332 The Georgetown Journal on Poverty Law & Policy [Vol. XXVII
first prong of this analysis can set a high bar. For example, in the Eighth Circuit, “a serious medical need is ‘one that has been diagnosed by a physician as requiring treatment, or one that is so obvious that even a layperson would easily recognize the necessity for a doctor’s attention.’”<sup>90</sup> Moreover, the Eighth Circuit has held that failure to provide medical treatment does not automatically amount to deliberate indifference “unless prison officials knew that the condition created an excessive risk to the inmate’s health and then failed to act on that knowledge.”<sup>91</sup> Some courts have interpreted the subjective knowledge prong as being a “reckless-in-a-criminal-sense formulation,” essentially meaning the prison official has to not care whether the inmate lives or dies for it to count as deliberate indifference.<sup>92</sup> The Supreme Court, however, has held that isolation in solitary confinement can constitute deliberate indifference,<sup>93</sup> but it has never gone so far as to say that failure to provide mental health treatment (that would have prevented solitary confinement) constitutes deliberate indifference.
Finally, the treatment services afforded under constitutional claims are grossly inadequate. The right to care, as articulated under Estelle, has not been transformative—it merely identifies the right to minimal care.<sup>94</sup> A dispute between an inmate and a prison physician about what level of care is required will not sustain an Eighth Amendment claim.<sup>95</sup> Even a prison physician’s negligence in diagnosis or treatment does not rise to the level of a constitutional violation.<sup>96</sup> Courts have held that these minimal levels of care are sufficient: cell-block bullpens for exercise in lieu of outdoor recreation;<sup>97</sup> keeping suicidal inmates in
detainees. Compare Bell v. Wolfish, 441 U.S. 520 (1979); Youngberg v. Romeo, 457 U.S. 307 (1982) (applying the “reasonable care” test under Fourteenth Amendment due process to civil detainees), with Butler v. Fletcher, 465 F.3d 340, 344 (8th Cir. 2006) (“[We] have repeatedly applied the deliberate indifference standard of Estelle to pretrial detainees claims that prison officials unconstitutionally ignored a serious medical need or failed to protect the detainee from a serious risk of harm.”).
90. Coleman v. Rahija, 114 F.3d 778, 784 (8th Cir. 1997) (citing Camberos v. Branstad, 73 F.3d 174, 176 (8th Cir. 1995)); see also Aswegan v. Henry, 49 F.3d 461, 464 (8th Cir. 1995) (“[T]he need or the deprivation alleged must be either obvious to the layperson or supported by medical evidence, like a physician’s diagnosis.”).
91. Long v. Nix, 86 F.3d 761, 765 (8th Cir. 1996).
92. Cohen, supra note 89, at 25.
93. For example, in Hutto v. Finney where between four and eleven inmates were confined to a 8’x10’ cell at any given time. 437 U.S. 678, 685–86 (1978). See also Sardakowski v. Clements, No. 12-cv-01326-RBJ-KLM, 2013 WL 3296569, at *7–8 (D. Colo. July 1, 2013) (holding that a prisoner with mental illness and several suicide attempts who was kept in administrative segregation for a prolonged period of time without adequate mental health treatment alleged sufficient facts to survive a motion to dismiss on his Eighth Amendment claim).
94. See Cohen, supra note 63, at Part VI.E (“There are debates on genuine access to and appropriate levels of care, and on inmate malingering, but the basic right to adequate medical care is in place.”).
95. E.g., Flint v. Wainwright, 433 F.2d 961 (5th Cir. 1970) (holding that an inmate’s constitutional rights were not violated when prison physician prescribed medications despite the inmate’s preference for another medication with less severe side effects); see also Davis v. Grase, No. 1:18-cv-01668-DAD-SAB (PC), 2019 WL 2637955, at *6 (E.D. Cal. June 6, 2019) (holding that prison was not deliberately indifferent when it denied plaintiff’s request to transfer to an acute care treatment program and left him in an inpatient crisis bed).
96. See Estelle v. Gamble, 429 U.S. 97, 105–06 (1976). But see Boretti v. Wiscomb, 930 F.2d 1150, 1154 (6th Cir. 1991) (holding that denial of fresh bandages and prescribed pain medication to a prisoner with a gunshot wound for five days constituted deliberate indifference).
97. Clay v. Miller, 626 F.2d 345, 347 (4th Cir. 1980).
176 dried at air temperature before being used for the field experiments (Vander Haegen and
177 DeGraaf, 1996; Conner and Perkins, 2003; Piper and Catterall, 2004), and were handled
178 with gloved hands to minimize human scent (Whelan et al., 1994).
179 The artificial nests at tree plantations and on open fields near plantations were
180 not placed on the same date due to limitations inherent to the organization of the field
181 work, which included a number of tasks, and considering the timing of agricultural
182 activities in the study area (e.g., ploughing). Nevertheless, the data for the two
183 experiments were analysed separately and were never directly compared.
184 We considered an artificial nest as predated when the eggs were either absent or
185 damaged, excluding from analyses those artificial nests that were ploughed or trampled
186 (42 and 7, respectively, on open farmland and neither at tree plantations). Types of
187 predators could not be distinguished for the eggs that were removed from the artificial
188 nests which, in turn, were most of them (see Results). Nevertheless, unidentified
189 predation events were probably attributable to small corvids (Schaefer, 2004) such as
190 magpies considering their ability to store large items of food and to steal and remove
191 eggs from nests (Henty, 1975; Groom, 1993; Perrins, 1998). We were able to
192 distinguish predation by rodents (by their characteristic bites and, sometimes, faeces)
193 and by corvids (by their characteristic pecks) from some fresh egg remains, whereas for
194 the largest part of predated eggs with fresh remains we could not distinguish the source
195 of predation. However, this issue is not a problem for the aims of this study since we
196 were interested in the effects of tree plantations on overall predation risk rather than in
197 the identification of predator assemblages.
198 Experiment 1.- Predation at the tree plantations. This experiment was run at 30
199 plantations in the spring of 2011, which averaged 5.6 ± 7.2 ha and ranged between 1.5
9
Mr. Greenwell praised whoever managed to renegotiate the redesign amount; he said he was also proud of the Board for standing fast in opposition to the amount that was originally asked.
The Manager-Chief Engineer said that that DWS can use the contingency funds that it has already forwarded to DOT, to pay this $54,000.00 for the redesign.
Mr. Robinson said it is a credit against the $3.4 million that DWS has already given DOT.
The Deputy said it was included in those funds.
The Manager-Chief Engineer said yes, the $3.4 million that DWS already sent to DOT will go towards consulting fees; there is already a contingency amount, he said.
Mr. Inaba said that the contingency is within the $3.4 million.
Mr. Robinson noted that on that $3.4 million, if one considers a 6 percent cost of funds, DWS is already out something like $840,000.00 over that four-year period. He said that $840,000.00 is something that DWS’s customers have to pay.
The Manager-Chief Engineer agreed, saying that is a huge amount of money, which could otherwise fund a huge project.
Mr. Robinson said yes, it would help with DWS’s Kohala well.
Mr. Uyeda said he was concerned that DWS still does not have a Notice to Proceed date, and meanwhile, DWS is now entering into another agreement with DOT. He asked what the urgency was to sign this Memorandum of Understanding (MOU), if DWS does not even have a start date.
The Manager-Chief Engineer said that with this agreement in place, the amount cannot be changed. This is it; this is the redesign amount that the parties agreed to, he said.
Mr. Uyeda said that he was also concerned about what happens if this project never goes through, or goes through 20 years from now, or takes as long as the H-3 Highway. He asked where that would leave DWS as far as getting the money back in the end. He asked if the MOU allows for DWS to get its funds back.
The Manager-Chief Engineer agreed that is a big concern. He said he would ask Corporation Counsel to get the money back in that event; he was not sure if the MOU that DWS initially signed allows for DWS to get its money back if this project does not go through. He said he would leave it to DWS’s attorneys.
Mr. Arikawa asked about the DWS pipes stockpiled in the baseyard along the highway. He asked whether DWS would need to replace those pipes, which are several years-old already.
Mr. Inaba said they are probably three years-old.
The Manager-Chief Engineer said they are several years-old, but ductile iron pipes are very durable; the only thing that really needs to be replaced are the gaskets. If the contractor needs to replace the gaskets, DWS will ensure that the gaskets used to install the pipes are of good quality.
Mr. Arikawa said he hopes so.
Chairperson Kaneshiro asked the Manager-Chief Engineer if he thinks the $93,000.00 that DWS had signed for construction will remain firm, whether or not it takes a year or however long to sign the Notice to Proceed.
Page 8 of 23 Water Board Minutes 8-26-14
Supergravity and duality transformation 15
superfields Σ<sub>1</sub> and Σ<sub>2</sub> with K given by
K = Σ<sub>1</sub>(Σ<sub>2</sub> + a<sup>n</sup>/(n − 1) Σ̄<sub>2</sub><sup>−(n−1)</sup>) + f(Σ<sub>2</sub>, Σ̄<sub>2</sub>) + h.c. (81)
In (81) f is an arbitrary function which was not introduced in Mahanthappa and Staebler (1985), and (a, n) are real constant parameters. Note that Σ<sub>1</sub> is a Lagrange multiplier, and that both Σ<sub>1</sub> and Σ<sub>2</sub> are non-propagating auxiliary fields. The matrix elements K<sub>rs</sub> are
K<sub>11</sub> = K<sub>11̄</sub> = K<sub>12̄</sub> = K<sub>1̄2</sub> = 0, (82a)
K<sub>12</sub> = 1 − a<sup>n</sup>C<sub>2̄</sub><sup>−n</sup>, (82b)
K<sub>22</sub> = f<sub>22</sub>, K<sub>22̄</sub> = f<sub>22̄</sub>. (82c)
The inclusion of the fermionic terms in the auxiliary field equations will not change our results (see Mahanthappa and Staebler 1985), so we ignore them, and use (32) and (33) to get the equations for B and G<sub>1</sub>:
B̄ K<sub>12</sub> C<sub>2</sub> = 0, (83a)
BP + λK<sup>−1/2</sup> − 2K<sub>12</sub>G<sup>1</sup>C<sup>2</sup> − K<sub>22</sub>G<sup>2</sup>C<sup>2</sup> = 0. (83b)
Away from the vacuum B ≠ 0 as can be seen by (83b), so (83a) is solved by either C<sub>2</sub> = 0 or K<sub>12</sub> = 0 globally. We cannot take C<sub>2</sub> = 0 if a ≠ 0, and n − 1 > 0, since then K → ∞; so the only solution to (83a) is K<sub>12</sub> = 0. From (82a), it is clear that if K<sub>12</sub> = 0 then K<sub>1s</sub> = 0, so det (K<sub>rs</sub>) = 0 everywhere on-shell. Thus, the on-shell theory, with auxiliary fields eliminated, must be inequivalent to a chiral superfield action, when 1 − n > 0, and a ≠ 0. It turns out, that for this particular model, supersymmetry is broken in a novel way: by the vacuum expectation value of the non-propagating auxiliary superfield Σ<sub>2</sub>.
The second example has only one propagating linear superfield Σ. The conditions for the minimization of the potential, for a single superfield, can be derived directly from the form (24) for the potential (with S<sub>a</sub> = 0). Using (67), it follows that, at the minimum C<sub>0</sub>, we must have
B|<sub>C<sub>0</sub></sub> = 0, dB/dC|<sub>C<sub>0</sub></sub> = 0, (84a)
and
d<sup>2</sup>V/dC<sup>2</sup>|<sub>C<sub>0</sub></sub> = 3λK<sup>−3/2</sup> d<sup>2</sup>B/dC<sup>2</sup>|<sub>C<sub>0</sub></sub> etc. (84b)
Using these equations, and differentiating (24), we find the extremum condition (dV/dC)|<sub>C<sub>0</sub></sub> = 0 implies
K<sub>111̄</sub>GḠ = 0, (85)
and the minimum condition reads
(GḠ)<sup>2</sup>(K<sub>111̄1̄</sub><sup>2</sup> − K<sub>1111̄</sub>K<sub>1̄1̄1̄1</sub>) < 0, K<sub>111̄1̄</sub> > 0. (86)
========
Go through the records above and, whenever a line includes the word "back", copy it.

Task answer:
Mr. Uyeda said that he was also concerned about what happens if this project never goes through, or goes through 20 years from now, or takes as long as the H-3 Highway. He asked where that would leave DWS as far as getting the money back in the end. He asked if the MOU allows for DWS to get its funds back.
The Manager-Chief Engineer agreed that is a big concern. He said he would ask Corporation Counsel to get the money back in that event; he was not sure if the MOU that DWS initially signed allows for DWS to get its money back if this project does not go through. He said he would leave it to DWS’s attorneys.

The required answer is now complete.